START Source information

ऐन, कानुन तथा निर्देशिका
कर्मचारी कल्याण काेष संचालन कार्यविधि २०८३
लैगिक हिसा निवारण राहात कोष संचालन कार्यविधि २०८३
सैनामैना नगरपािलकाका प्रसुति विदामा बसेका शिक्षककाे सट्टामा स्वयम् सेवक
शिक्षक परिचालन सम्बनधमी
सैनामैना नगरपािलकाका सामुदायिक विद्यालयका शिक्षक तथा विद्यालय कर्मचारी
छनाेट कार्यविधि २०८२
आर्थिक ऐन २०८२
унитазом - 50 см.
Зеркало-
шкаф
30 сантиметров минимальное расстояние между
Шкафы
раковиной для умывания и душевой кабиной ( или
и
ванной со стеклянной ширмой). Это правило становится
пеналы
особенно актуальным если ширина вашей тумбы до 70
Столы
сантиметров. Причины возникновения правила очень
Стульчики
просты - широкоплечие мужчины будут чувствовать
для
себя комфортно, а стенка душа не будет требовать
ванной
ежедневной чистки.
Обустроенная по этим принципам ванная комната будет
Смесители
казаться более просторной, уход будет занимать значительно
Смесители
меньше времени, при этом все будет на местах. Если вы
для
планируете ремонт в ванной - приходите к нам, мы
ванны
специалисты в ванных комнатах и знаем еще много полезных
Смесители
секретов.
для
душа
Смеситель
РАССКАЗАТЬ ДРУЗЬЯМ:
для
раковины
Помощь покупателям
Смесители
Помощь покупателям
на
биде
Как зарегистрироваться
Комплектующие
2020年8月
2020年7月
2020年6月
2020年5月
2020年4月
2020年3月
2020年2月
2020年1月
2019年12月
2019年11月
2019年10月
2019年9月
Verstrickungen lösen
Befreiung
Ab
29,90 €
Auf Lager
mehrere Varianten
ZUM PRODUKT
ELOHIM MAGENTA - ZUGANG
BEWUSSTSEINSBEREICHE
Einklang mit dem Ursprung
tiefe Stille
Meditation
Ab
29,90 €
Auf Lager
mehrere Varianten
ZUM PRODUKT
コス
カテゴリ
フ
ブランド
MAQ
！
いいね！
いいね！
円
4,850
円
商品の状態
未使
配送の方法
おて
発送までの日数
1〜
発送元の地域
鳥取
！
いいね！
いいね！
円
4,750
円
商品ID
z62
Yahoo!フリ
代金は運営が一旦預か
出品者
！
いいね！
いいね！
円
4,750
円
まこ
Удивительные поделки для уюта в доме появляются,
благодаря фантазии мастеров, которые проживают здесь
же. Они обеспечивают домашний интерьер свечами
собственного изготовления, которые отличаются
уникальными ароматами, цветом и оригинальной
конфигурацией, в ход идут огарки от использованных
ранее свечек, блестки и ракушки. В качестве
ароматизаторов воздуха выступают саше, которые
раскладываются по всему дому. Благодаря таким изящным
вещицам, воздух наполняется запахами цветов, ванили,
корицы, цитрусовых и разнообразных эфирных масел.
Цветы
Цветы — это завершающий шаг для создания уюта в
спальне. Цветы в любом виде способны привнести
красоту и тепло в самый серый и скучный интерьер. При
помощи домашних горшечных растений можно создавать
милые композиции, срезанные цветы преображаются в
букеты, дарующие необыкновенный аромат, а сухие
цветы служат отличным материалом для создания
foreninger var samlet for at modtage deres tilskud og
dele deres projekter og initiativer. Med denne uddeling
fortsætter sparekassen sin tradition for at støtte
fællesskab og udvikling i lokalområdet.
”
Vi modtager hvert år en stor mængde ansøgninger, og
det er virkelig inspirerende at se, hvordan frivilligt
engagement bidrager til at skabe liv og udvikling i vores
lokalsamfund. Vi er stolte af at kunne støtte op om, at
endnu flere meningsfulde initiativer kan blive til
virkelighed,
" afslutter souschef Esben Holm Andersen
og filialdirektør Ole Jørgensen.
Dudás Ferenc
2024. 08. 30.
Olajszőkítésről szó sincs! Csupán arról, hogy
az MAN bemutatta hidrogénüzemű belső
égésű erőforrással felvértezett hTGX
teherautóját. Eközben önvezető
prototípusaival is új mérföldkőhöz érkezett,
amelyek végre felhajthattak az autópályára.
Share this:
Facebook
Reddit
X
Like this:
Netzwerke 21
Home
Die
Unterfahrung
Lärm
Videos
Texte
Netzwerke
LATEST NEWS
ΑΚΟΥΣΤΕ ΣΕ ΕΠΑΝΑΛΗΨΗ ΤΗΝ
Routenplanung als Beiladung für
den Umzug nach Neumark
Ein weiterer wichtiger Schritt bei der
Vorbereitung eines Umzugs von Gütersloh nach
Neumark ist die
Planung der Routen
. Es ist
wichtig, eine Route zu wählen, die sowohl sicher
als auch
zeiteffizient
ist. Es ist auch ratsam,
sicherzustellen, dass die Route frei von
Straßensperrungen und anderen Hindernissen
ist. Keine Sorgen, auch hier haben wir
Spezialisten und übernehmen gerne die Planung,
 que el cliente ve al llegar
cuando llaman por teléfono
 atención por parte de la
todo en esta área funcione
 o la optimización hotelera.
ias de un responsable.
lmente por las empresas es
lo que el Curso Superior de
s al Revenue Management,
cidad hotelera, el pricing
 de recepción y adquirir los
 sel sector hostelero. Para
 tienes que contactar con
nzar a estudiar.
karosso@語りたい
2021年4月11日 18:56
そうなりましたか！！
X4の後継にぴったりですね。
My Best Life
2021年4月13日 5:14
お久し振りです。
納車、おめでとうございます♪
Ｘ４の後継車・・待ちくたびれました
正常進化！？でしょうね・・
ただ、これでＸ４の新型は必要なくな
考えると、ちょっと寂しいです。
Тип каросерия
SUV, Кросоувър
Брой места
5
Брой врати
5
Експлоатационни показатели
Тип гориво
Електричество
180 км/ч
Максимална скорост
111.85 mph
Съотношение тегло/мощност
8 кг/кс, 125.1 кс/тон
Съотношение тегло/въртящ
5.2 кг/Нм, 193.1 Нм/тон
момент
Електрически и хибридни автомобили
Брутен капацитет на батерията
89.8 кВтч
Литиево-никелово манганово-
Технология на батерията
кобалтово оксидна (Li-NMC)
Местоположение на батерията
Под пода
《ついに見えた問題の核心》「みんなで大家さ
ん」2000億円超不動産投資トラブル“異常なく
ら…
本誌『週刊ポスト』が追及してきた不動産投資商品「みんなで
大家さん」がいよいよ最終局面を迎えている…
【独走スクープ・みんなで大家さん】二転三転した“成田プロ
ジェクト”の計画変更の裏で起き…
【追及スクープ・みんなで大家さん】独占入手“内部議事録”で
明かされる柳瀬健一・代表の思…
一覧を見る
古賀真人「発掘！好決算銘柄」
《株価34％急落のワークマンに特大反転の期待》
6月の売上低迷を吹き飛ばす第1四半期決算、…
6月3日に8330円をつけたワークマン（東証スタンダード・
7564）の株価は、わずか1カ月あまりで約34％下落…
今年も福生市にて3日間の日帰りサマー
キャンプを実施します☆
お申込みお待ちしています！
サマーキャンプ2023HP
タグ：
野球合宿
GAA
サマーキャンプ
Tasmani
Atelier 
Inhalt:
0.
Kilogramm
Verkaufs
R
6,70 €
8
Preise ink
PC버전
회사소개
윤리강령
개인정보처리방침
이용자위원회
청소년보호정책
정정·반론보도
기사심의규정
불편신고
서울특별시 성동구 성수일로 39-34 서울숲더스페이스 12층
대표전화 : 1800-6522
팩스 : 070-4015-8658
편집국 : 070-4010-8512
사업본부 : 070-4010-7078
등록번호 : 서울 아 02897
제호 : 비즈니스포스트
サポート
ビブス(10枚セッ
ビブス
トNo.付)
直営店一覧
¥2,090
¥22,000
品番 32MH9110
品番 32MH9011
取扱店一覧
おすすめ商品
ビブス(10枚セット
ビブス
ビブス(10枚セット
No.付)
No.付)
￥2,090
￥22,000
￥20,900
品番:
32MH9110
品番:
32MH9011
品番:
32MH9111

END Source information

Look in the material above for the line with "大家さん」がいよいよ最終局面を迎えている…" and the line with "편집국 : 070-4010-8512", and transcribe exactly those lines and all lines between them, nothing more.

> [Final answer]
大家さん」がいよいよ最終局面を迎えている…
【独走スクープ・みんなで大家さん】二転三転した“成田プロ
ジェクト”の計画変更の裏で起き…
【追及スクープ・みんなで大家さん】独占入手“内部議事録”で
明かされる柳瀬健一・代表の思…
一覧を見る
古賀真人「発掘！好決算銘柄」
《株価34％急落のワークマンに特大反転の期待》
6月の売上低迷を吹き飛ばす第1四半期決算、…
6月3日に8330円をつけたワークマン（東証スタンダード・
7564）の株価は、わずか1カ月あまりで約34％下落…
今年も福生市にて3日間の日帰りサマー
キャンプを実施します☆
お申込みお待ちしています！
サマーキャンプ2023HP
タグ：
野球合宿
GAA
サマーキャンプ
Tasmani
Atelier 
Inhalt:
0.
Kilogramm
Verkaufs
R
6,70 €
8
Preise ink
PC버전
회사소개
윤리강령
개인정보처리방침
이용자위원회
청소년보호정책
정정·반론보도
기사심의규정
불편신고
서울특별시 성동구 성수일로 39-34 서울숲더스페이스 12층
대표전화 : 1800-6522
팩스 : 070-4015-8658
편집국 : 070-4010-8512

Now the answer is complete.